(dissenting). On five different days, three in immediate sequence in one period, and two in sequence in another period, a Senior State Police Investigator observed the frame dwelling at 556 Lakeview Avenue in Orchard Park. In this period there were eight entrances into the premises by men described by the police investigator as known gamblers or book-makers.
One of these men entered the premises twice; two others each entered three times. One was described as a “ known gambler ’’who had been arrested for failing to have a gambler’s stamp; another was a “known bookmaker” on parole for robbery; another was a “known bookmaker ”. Six “large envelopes ” were carried into the premises, one by each of the two described men on each of the last three days of the observation. These observations were made during ‘ ‘ normal bookmaking hours ’ ’. There were two unlisted telephones in the premises.

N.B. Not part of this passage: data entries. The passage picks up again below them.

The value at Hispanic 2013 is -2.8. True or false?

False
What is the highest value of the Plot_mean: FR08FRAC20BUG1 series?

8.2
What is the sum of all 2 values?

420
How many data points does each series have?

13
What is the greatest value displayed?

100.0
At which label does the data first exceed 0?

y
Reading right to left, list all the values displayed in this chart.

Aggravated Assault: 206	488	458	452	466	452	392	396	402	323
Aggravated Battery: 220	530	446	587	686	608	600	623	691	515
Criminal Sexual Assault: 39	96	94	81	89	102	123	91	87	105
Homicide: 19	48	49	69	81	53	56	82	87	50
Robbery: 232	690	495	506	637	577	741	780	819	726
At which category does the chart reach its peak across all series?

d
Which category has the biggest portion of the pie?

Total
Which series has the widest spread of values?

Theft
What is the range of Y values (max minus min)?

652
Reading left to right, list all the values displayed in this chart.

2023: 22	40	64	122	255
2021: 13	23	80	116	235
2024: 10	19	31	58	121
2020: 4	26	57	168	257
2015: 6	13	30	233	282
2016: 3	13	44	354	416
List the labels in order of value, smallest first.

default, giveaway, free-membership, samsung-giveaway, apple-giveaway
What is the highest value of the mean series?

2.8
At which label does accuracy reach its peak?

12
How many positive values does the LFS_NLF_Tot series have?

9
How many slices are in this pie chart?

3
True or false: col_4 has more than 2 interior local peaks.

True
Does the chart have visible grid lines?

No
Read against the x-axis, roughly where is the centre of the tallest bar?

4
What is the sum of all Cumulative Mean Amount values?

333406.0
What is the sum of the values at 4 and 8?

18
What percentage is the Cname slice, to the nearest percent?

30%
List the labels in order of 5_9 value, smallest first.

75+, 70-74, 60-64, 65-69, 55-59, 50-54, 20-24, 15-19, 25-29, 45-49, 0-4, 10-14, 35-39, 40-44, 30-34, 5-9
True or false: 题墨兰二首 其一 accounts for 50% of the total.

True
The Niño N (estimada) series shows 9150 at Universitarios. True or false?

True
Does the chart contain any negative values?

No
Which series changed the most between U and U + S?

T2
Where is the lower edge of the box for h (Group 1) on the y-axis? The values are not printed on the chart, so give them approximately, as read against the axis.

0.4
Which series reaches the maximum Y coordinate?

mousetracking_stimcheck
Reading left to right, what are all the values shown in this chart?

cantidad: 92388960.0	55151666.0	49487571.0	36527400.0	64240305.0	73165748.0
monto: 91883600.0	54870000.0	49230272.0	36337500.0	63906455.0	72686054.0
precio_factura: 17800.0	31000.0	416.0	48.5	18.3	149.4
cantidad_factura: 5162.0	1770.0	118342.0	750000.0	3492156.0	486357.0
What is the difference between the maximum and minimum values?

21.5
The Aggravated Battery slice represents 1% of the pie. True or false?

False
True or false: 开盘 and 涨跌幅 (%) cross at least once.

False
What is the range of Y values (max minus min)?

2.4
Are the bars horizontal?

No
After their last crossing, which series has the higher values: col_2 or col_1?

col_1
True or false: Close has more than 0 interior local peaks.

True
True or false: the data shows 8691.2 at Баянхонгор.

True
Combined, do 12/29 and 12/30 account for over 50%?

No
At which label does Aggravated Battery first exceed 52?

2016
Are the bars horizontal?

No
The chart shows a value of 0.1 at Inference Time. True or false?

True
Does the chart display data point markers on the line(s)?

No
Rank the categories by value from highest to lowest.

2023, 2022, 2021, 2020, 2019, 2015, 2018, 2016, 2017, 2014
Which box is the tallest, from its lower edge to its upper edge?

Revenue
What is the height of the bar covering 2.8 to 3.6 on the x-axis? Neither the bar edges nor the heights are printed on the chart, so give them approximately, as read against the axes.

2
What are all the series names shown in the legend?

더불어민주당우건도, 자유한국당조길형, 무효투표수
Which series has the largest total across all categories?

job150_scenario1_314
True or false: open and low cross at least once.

All this seems to meet the test being laid down now in the opinion of the court that the evidence must be such that the Magistrate “ could reasonably find from the proof before him that there was a sufficient showing of probable cause for the issuance ” of a warrant.
These observations shown in the application for the search warrant must be viewed together. They reveal repeated consort of known gamblers in the premises. They show access which follows a systematic pattern, including the repeated carrying into the premises of large envelopes by the known gamblers. The existence of two unlisted telephones in the house, viewed in isolation, would usually have no significance, but in this context of usage of the premises it has significance. In total effect this proof could reasonably mean to a careful Magistrate that these premises were used as a regular office for book-making. To hold the warrant based on this affidavit invalid is to place unduly high barriers against reasonable searches under judicial control. The test is not “ absolute cause” but “probable cause” (People v. Marshall, 13 N Y *1652d 28, 35). The affidavit on application for the warrant considered by the District Court of Appeal in People v. Perez (189 Cal. App. 2d 526) was in some respects similar to the one submitted to the Magistrate in this case.
The judgment of conviction should be affirmed.
Chief Judge Desmond and Judges Fuld and Van Voorhis concur with Judge Scileppi; Judge Bergan dissents in an opinion in which Judges Dye and Burke concur.
Judgment reversed, informations dismissed and fines remitted.